10.7.15

Un viaje en tren

Cuando nos encontramos en Budapest, Luis me contó que le habían robado sus auriculares en Praga. Por eso, iba a sufrir un poco más cada viaje en tren. Yo me reí con ganas. Le dije que se comprara otros: parecía que a su cara le faltaba algo.  
No es que no pudiera comprarse unos nuevos: no quería. Tenían demasiado valor sentimental como para reemplazarlos “así nomás”, y de todas maneras, el universo tiene sus formas de mandar señales. Con ese consuelo al estilo la zorra y las uvas nos tomamos un nuevo tren, esta vez con destino a Varsovia.
Le pregunté si quería mis auriculares; me dijo que no. “Vivir nuevas experiencias, gorda, vivir nuevas experiencias”. Sonaba a adicto en proceso de recuperación.
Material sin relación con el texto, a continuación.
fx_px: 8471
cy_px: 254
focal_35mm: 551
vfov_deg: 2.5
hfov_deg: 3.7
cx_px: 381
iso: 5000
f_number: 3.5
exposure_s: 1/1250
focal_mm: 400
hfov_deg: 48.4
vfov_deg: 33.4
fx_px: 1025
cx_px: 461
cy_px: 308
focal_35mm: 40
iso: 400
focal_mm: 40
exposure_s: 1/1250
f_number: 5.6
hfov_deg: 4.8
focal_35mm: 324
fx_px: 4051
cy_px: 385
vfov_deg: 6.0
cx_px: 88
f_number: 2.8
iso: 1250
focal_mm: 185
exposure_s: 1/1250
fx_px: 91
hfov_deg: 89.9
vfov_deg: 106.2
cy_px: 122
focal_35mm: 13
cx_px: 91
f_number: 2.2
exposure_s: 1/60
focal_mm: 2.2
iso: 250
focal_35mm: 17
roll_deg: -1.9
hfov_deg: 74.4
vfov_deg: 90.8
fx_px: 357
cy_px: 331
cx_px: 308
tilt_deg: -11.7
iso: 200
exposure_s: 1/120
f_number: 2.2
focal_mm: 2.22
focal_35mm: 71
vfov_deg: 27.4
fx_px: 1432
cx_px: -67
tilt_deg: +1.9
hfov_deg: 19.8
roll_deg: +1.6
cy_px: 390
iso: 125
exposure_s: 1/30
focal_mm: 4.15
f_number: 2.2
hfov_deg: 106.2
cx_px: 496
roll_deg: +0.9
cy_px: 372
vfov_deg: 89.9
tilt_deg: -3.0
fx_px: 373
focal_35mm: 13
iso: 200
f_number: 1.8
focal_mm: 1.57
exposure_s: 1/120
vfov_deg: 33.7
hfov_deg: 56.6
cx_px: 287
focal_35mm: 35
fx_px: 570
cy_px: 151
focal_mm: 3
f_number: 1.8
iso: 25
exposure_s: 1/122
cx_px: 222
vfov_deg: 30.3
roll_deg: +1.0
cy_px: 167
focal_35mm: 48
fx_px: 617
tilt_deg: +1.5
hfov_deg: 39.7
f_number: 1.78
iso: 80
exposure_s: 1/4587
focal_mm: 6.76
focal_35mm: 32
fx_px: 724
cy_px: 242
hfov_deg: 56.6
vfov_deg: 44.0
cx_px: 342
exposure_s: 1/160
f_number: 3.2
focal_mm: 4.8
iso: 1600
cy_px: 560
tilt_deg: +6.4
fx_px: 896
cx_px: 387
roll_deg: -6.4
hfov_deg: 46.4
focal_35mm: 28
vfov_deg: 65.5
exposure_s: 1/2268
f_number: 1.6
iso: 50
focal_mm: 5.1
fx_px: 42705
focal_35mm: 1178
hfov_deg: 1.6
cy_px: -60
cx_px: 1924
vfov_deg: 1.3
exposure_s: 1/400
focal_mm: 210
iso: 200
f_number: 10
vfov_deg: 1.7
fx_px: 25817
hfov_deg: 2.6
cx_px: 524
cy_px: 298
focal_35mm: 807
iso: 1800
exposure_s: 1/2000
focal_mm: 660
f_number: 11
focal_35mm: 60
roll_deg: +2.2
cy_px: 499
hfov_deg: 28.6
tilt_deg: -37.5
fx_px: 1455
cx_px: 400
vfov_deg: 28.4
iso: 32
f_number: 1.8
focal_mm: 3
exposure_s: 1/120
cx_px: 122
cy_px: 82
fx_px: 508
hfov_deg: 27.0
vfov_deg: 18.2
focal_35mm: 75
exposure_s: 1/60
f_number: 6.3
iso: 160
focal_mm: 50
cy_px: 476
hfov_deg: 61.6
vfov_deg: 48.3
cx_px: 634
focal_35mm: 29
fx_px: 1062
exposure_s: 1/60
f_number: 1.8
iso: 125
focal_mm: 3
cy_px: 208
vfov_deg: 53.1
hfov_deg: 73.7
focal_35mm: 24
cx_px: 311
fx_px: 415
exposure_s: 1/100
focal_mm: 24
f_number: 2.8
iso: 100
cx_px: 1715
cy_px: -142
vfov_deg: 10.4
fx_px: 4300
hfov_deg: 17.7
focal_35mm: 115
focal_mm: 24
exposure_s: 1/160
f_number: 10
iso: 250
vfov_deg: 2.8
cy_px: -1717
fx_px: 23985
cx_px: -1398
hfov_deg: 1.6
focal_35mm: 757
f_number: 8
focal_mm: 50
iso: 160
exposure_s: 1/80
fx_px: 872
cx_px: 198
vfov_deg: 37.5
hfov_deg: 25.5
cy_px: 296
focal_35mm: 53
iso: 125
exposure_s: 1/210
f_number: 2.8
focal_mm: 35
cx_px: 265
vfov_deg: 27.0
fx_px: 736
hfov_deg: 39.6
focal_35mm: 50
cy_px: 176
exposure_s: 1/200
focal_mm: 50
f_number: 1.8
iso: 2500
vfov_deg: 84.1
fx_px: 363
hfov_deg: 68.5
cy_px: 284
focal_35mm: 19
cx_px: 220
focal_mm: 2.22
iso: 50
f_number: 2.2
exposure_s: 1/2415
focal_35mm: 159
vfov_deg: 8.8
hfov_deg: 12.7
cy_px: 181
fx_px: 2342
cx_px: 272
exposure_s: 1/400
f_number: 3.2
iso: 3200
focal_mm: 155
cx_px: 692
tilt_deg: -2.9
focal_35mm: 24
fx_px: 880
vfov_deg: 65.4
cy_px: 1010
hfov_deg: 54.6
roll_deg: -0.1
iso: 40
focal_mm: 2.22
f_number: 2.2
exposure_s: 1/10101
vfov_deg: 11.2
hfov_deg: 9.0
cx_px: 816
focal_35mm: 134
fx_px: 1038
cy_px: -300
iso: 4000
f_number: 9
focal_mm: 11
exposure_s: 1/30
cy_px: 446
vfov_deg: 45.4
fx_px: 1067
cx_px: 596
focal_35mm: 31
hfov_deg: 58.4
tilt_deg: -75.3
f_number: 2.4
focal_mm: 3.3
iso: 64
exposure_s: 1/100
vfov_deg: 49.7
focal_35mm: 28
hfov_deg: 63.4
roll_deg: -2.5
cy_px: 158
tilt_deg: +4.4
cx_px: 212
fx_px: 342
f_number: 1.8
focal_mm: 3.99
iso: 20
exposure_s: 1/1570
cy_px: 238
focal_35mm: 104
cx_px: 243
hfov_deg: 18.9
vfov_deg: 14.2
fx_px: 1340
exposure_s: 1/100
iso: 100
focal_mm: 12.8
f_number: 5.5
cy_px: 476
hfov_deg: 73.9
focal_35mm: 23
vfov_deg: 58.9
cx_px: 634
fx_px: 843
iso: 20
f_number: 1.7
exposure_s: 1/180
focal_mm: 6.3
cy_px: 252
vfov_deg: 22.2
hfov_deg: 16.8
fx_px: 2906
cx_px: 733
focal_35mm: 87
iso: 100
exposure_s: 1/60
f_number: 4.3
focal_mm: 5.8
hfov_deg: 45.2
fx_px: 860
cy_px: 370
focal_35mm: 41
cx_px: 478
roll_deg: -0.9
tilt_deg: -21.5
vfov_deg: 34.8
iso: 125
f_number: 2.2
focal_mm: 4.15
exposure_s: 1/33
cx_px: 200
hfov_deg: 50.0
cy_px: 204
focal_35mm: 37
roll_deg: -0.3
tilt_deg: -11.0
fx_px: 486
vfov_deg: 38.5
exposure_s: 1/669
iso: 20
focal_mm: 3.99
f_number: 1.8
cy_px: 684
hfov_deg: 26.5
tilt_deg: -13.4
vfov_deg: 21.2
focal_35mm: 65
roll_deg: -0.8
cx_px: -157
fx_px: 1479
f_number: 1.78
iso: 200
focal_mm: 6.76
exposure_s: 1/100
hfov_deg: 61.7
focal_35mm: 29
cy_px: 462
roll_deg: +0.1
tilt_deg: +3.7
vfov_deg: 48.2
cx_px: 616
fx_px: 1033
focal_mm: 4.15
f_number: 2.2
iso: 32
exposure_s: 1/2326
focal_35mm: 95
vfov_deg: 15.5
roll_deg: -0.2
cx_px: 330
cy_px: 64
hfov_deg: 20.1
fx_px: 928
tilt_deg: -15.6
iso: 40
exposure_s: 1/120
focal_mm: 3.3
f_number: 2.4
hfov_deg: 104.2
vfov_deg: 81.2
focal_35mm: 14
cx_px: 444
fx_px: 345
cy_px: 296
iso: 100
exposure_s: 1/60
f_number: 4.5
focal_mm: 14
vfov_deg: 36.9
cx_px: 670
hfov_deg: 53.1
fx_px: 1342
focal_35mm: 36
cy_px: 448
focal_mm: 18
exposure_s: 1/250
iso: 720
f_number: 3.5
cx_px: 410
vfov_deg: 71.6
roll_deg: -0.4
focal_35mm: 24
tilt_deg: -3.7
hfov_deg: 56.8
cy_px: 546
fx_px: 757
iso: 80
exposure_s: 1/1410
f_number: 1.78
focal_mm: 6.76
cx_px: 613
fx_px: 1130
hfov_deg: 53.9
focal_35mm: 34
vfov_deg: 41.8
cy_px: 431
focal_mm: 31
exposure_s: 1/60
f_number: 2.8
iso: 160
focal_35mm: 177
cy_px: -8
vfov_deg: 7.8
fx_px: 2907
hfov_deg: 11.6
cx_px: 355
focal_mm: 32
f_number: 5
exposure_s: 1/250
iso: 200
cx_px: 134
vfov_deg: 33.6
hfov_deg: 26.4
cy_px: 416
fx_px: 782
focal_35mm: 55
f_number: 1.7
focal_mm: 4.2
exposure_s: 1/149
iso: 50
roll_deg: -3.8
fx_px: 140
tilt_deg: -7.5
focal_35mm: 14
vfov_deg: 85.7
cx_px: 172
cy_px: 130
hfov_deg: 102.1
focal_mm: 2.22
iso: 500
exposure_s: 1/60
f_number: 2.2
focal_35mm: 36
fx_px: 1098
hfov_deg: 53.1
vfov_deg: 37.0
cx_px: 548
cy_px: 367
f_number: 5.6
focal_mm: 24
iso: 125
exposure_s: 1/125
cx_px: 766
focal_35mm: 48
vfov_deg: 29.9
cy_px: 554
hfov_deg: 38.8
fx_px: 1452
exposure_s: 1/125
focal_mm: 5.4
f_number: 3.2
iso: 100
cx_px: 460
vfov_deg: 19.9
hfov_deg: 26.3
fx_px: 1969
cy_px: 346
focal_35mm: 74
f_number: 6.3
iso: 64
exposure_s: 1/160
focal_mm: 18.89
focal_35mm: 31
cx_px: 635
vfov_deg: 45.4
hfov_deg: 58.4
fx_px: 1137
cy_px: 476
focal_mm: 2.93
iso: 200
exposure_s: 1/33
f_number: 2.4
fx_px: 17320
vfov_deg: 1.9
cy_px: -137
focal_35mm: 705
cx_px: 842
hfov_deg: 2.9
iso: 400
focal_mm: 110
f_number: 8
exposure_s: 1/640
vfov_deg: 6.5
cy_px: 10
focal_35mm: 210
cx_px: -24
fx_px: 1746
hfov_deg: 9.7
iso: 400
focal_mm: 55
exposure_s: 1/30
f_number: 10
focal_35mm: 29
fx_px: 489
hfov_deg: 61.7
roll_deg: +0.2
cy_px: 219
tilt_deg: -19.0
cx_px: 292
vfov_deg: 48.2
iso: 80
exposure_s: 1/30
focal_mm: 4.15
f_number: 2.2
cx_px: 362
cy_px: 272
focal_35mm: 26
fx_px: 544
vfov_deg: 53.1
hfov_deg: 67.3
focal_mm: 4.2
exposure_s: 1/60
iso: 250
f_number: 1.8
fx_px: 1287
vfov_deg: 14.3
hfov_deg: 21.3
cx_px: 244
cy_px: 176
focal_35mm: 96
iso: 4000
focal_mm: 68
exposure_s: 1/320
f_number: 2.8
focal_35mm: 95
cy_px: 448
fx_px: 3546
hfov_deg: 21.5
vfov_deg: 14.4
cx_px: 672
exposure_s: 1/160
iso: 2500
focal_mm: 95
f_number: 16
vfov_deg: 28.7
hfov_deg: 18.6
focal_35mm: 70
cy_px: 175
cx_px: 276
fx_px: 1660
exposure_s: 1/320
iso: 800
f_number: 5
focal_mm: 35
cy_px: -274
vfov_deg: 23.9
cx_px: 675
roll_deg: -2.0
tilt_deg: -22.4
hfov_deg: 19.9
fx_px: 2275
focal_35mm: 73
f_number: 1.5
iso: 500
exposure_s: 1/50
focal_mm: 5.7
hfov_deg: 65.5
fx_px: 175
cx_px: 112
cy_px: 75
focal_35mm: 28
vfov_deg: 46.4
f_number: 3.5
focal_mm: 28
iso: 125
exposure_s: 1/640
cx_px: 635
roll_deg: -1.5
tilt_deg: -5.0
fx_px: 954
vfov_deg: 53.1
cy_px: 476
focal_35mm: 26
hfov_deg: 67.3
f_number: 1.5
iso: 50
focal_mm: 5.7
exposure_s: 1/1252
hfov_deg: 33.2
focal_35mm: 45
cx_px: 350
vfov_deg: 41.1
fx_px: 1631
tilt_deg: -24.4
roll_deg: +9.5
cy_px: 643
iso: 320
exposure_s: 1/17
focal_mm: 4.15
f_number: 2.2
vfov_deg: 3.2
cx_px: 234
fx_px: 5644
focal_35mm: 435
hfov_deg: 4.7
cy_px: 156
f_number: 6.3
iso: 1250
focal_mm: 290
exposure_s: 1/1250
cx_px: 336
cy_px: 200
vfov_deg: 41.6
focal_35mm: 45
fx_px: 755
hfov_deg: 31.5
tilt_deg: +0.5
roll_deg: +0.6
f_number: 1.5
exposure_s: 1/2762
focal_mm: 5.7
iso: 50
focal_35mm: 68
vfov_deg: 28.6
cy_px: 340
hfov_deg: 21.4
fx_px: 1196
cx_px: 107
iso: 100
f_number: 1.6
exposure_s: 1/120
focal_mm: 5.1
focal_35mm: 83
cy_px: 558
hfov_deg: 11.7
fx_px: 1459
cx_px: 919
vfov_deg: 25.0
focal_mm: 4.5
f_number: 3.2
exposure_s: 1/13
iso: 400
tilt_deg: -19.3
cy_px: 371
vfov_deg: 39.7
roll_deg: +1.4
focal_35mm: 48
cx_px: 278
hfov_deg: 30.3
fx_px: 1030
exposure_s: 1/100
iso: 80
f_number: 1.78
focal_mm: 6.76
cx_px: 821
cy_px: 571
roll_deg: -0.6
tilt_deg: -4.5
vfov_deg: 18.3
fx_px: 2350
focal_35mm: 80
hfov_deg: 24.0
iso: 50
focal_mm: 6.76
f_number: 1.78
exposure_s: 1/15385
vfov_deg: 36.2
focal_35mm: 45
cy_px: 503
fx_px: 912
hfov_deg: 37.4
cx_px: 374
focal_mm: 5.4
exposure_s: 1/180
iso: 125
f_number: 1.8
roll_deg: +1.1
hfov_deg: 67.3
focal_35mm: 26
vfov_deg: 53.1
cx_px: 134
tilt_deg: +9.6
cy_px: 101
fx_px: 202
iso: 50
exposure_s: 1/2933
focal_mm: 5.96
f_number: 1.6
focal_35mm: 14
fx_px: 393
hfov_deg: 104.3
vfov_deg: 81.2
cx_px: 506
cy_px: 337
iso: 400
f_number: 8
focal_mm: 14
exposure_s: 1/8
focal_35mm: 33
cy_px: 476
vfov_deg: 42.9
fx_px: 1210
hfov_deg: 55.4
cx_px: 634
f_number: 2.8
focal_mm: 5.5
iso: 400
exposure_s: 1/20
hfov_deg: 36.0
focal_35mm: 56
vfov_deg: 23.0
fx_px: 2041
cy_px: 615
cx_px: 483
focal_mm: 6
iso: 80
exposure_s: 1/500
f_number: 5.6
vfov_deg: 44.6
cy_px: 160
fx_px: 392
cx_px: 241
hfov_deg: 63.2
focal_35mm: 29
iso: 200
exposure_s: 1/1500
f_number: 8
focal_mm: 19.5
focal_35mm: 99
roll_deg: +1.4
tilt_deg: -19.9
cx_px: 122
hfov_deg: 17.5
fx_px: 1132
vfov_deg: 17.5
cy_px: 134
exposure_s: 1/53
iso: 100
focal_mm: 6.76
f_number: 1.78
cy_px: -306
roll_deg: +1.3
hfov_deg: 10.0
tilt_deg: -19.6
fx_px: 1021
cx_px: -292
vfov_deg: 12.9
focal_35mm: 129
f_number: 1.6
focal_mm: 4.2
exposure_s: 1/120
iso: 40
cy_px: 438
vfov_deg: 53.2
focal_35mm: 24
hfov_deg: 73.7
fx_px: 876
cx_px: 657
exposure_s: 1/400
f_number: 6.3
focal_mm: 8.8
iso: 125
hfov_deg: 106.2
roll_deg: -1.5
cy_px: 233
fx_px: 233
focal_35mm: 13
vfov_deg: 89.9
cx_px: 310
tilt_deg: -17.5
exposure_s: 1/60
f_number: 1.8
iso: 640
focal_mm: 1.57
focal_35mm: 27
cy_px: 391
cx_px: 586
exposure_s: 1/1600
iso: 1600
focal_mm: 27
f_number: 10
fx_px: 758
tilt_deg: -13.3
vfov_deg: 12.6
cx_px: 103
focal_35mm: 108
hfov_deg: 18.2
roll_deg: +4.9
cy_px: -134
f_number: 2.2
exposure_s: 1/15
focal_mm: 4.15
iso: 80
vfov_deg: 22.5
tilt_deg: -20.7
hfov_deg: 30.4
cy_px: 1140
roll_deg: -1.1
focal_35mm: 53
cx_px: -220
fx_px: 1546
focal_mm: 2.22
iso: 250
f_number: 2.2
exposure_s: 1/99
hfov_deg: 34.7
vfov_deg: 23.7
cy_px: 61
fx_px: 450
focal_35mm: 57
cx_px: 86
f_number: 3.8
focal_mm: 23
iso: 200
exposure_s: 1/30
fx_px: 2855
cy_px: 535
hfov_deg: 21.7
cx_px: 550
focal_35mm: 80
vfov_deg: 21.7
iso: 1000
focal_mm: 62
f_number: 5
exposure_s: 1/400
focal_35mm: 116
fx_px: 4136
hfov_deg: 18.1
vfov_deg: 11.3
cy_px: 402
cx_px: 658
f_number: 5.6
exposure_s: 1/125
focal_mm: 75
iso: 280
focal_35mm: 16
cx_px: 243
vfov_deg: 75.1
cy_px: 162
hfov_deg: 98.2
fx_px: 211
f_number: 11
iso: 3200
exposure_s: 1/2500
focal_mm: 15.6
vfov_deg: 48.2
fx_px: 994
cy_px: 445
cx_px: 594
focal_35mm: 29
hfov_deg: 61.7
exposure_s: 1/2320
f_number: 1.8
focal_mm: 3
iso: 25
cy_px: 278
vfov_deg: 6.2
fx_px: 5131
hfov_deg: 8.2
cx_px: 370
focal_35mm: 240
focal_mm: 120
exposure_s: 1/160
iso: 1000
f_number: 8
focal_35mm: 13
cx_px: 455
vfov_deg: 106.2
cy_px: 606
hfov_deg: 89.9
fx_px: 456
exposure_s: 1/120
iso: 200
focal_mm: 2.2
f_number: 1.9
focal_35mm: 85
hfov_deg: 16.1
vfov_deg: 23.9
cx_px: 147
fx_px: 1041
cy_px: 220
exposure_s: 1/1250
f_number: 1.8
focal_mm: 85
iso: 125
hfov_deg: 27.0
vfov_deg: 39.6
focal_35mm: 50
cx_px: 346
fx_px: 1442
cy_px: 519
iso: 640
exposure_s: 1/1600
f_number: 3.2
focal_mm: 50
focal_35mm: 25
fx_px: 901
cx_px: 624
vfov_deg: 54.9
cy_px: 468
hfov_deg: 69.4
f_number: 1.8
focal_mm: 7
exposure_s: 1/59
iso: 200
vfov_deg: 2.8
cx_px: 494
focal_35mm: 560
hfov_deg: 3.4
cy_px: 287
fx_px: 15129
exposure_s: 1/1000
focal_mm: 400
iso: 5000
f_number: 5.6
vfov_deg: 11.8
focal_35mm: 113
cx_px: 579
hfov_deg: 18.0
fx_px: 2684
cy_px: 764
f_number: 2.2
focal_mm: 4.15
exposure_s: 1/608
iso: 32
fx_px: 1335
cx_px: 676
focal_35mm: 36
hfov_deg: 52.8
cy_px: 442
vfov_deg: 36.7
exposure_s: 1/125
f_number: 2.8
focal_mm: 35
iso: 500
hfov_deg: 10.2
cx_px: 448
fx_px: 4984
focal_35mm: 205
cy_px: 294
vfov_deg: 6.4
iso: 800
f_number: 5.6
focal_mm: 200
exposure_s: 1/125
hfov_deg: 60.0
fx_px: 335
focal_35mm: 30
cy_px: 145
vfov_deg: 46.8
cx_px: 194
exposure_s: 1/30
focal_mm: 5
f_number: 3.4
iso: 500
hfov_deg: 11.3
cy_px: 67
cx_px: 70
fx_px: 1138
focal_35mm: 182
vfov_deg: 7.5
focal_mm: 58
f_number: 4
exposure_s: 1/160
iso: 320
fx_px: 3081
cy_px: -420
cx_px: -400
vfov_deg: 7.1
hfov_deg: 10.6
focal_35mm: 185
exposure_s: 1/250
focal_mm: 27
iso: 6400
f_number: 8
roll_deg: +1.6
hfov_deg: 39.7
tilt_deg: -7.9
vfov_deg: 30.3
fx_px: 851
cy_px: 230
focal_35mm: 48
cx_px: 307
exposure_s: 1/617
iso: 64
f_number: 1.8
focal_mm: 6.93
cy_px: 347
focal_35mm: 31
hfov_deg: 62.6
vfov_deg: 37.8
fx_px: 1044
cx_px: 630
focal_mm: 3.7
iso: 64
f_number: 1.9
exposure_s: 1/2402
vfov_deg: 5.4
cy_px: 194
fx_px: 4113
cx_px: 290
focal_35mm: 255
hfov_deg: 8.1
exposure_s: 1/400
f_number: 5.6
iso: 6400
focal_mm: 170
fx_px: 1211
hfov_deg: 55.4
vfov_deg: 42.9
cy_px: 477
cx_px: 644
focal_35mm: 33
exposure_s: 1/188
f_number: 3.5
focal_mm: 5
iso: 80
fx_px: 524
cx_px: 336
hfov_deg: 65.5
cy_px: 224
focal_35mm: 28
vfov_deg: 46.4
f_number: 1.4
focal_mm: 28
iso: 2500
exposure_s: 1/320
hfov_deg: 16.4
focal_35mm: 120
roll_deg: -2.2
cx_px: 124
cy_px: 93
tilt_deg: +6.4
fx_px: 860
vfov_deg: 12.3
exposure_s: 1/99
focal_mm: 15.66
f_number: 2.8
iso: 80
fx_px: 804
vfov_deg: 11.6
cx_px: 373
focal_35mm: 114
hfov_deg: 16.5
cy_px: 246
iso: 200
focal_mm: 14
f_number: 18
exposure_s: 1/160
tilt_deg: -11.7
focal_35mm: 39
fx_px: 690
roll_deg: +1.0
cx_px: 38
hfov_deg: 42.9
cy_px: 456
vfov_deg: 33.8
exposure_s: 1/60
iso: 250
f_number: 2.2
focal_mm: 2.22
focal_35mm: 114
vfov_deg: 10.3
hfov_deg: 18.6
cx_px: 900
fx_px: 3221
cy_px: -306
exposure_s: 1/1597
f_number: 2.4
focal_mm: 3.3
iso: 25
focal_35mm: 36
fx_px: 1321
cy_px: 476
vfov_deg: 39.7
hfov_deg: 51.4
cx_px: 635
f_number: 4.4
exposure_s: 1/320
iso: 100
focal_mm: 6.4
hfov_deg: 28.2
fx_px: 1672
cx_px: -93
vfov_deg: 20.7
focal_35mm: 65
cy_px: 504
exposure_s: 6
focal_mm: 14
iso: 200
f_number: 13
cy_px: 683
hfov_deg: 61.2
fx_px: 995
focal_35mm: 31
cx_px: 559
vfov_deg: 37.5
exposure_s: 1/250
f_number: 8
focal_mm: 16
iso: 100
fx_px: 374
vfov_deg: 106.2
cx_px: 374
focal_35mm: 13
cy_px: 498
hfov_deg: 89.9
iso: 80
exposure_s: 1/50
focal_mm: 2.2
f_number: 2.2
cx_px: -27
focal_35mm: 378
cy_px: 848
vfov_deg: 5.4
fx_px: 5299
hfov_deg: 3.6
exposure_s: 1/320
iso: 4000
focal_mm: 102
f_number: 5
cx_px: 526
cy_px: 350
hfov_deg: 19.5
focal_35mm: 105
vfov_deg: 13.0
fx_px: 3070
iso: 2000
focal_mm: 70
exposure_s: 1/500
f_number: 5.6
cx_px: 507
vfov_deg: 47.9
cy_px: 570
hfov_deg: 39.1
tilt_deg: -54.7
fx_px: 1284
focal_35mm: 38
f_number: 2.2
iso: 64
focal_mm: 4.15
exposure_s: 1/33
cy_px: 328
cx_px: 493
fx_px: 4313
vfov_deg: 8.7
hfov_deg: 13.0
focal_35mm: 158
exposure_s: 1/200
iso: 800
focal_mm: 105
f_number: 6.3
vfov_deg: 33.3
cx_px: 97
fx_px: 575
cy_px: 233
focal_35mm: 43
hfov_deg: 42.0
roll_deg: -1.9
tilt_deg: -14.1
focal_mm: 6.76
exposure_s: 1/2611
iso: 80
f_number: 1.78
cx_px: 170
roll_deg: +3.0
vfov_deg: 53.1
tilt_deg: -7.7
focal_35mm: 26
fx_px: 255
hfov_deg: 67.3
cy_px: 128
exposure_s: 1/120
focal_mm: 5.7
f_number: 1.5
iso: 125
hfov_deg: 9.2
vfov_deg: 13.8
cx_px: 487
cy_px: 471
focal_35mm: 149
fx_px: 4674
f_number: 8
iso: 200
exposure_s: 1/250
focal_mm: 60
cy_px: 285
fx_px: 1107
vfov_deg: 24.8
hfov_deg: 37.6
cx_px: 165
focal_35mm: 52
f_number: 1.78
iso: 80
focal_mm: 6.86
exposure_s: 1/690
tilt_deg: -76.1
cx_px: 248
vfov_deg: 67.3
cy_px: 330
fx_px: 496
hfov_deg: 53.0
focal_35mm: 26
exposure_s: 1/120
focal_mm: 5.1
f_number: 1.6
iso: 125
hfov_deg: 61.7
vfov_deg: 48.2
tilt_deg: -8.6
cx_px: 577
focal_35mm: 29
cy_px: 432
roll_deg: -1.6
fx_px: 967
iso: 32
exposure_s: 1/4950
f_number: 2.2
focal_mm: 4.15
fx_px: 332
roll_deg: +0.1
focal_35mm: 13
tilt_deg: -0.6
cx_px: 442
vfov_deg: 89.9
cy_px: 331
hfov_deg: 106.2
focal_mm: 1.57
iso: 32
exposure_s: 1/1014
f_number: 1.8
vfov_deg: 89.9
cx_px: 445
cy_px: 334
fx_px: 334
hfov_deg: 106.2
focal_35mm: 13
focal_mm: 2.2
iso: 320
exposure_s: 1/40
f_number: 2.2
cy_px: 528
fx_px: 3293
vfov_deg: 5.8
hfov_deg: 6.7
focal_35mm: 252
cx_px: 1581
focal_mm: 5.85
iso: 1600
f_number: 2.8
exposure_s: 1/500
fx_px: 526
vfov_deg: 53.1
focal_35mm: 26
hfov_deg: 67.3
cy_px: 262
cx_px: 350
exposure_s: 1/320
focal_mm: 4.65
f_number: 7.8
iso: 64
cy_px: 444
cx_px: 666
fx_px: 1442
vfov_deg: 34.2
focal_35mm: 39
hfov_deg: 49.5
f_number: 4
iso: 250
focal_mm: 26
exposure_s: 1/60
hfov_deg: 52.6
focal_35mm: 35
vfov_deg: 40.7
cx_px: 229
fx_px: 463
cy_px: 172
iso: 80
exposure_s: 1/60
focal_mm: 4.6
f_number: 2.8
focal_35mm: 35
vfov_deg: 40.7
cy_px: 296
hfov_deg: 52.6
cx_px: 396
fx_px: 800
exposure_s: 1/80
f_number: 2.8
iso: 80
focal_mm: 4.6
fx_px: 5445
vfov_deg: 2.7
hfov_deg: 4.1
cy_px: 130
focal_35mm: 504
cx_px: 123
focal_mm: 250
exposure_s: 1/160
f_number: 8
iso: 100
Me dormí cinco de las ocho horas que estuvimos encerrados en la cabina; y él trataba de mantenerse despierto con mucha fuerza. Era el pequeño Alex con ganchos en los ojos. 
En ese tiempo, Luis se imaginó una vida que nunca tuvo. Pasamos por praderas de flores amarillas que se multiplicaban interminablemente, de esas que te aturden con su fosforescencia, que si miras mucho tiempo te hacen perder noción de la realidad.¿Y esa vida? ¿A dónde se fue? Despertar en el medio del campo, con la luz tenue del sol frío filtrándose por las persianas, caminar todavía medio dormido y con los ojos pegados de lagañas hasta la cocina, sentarte, y que el marrón te espere sobre la mesa: en la madera, un café, unas tostadas medio quemadas pero que sabes que podes salvar si las raspas un poquito, mermelada naranja, mermelada roja, mermelada amarilla, las mermeladas otoñales. Terminar el desayuno y abrigarte con el saco de polar de tu papá que te queda hasta las rodillas, salir, y jugar a encontrar formas en las nubes, mientras las flores amarillas te acosan por abajo, por arriba, por las costillas. Encontrar a tu perro, encontrar una carpa de circo, una pelota de basquet, no, de fútbol, no, de tennis, si, de tennis; una rueda de camión, una herradura de caballo, una calesita, una serpiente al ataque, una cala, una galera, una copa, un cazador con una escopeta, un dedo señalando al infinito, un dedo señalándote a vos. 
El tren frenó en pueblos perdidos con nombres que Luis no lograba pronunciar ni en su cabeza, con muchas doble ves y zetas, y demasiadas tildes que desafinaban. En uno de tantos, vio casitas de piedra, de la edad de piedra, vio hombres de piedra, adoquines en armonía. En una de las estaciones, un señor mayor estaba sentado en el banco de la parada. Su boina cuadriculada estaba pegada a su cabeza (seguro que era pelado). Su saco de corderoy estaba mal abrochado, y acariciaba un bastón con cabeza de águila de metal en el mango. Lo acariciaba como si fuera su mascota, miraba hacia adentro del tren como intentando encontrar a alguien. No amagó a subirse; nadie se bajó. Y sin embargo, el hombre esperaba con la espalda erguida, muy formal, con convicción, al eco de otro tiempo. 
Las películas se inspiran en esto, pero nunca vamos a saber a quién estaba esperando ese polaco, pensó Luis.
“La vida es esto, ¿entendes?”, le susurró el polaco en sueños, moviendo los labios en otro compás, fuera de sincronía, pero con doblaje al español: “La vida se te va. La vida se te va esperando fantasmas que nunca sabrás si llegaron, porque los fantasmas son invisibles”.